Gdy przed sezonem skreślił Fabiana Drzyzgę i nie dogadał się z Michałem Kubiakiem oraz Piotrem Nowakowskim w kwestii gry w drużynie narodowej, wybuchła niemała awantura, a selekcjoner spotkał się z krytyką, choć jeszcze nie zdążył nawet przyjechać do Polski. Śladem kolegów poszli odrzuceni przez Serba Dawid Konarski i Damian Wojtaszek, którzy zakończyli kariery. Weterani śmieją się, że stworzyli kadrę B. Ale Serb jest nieugięty.
Teraz ma swoją grupę, która liczy 17 osób i z której musi odrzucić trzech siatkarzy. Dwie decyzje wydają się logiczne, mówił o nich sam selekcjoner. – Odpadną trzej zawodnicy: rozgrywający, atakujący, a co do trzeciego, to jeszcze nie wiem, z jakiej pozycji – przyznał dziennikarzom "Przeglądu Sportowego". Z grona rozgrywających odpadnie zapewne Jan Firlej, który sportowo ustępuje Marcinowi Januszowi i Grzegorzowi Łomaczowi.

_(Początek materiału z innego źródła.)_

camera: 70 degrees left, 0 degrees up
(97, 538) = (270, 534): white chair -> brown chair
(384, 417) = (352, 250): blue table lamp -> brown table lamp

Wśród atakujących najniżej stoją notowania Karola Burtyna, pewne miejsce w składzie mają natomiast Bartosz Kurek i Łukasz Kaczmarek. Na pewno do Bolonii pojedzie dwóch libero: Paweł Zatorski i Jakub Popiwczak. Decydować się będą losy środkowych i przyjmujących. W pierwszym gronie jest czterech pewniaków, sam selekcjoner przyznał, że woli mieć w składzie czterech. Jakuba Kochanowskiego, Mateusza Bieńka, Karola Kłosa i Mateusza Porębę.

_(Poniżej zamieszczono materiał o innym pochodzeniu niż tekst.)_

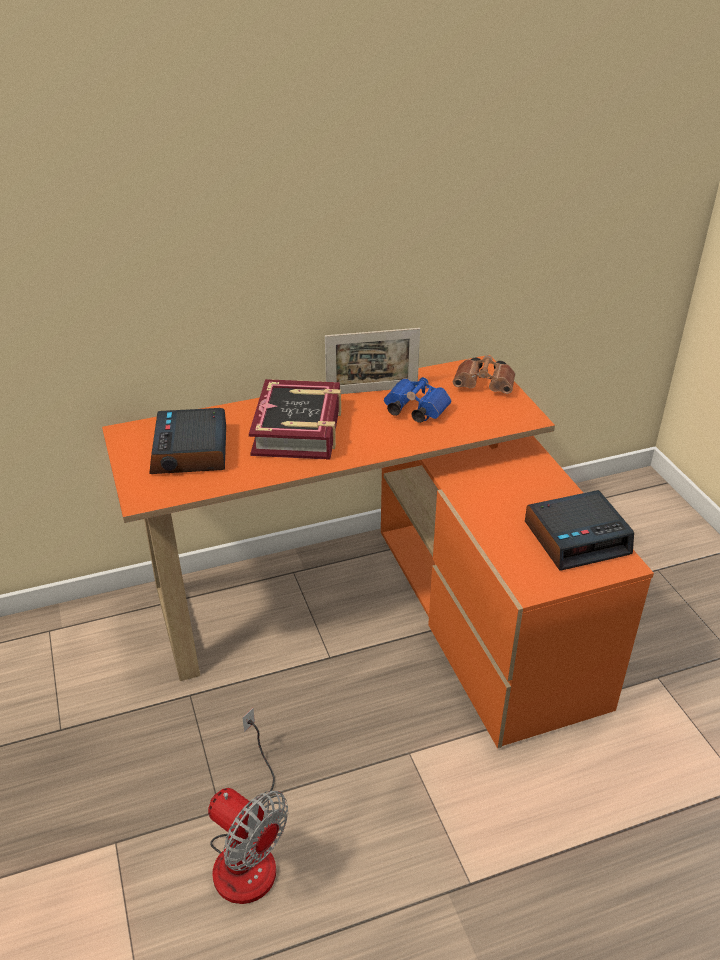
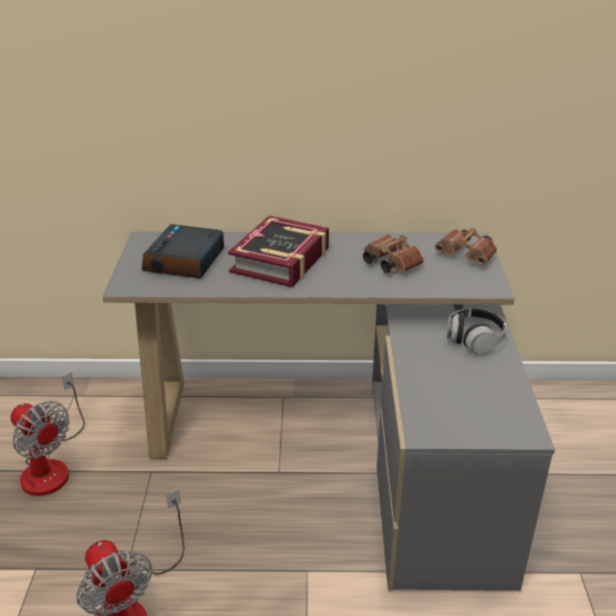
camera: 20 degrees right, 5 degrees down
(68, 720) = (51, 465): none -> fan
(372, 391) = (362, 243): picture frame -> none
(383, 610) = (343, 445): orange desk -> grey desk
(413, 410) = (389, 264): blue binoculars -> brown binoculars
(525, 475) = (474, 340): none -> headphones
(577, 538) = (494, 402): alarm clock -> none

Ale kłopot bogactwa jest na przyjęciu zagrywki, gdzie o miejsce walczą: Aleksander Śliwka, Kamil Semeniuk, Tomasz Fornal, Bartosz Kwolek i Bartosz Bednorz. Kogo odrzuci selekcjoner? Może się okazać, że zabierze do Włoch całą piątkę, a wtedy ze składu wypadnie Mateusz Poręba, który niedawno debiutował w kadrze. Być może odpadnie jednak jeden ze skrzydłowych, dziś o wyjazd do Włoch walczyć muszą Bartosz Kwolek, Bartosz Bednorz i Tomasz Fornal.

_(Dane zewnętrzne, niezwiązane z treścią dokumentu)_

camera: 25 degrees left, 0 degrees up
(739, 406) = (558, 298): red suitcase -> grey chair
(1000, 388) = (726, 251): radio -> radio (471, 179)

Ten ostatni jest najbliżej składu z całej trójki, zwłaszcza po udanym meczu z Iranem oraz kapitalnym wejściu z Chinami. Bednorz wrócił dopiero po kontuzji, na razie jeszcze nie jest w najlepszej formie, ale ta na pewno będzie rosła. Kwolek w Gdańsku siedzi w rezerwie, musi więc czekać na to, co zaprezentują partnerzy. W Ottawie i Sofii grał bardzo dobrze, ale to może nie wystarczyć, by wskoczyć do składu.
Nikola Grbić, wybierając czternastkę na finały Ligi Narodów, dokona selekcji też pod kątem mistrzostw świata. Jeśli dziś odrzuci jednego środkowego, to ryzykuje, że zostanie z trzema aż do mundialu. A co, jeśli ktoś złapie uraz? Czwarty będzie potrzebny. Z drugiej strony rywalizacja wśród skrzydłowych jest znakomita, napędza rozwój drużyny, a każdy może się przydać za tydzień, dwa albo nawet za miesiąc.
Nikola Grbić 14-osobowy skład na finały w Bolonii musi wybrać w drugiej połowie przyszłego tygodnia, a decyzję podejmie jak najpóźniej. Odrzuceni przed turniejem zawodnicy będą trenować w Spale i szykować się na mundial, bo selekcja na pewno się jeszcze nie skończyła. A jeśli wróci Wilfredo Leon, co wciąż jest możliwe, nabierze jeszcze większych rumieńców. Co wymyśli nasz selekcjoner?